Facing the Boston College Eagles, who have been hitting in the indoor bubble in Chestnut Hill, Matsuzaka dazzled a sellout crowd and a live television audience back home in New England. In two innings of shutout ball, he threw 25 pitches, 19 for strikes. He gave up one hit, a first-pitch double to leadoff man Johnny Ayers, struck out three, and looked about as good as a pitcher can look March 2 against a college team. He was the winning pitcher in the Sox' 9-1 victory.
"I was not nervous at all," said Matsuzaka, through an interpreter.
"He looked good," said Jason Varitek, who will be tethered to the Japanese righthander between now and October. "He seems as poised as anybody. He's got a happy personality about him."
Late in the afternoon, there were 14 camera folk lined up in front of the Red Sox dugout, lenses trained on the area near the left-field foul pole. Matsuzaka was behind the wall, warming up in the bullpen, and the shooters were perched to take his photograph when he emerged from the door next to the Ninety-Nine restaurant billboard.
There was a sense of giddiness throughout the ballpark, which only hours earlier featured a 10-inning game between the Red Sox and Blue Jays. That game featured the spring debut of Manny Ramírez (who fouled out to the catcher and walked), but nobody made much of a deal about Planet Manny. This was Dice-K Friday. All the way.

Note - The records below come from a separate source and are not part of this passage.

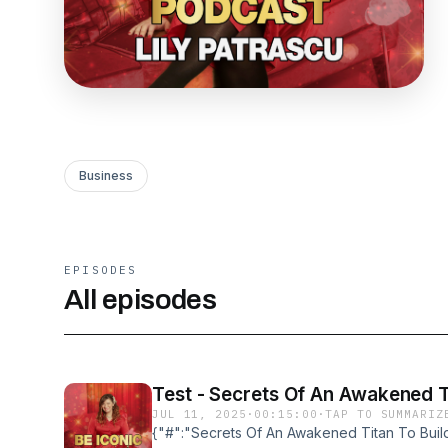
Business
EPISODES
All episodes
Test - Secrets Of An Awakened Ti
JUL 11, 2025
·
00:15:00
·
TAP TO SUMMARIZ
{"#":"Secrets Of An Awakened Titan To Build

"Cameras, a lot of interest," Sox manager Terry Francona said. "For my sake, I hope he gets 'em out because if he doesn't I'll have to come in here and answer a million questions about why we signed him."
No problem with that.
BC players were looking for first-pitch fastballs. Curt Schilling threw fastballs on 18 of his 19 deliveries in his initial outing Wednesday, and Josh Beckett threw first-pitch strikes to all seven Northeastern batters he faced Thursday.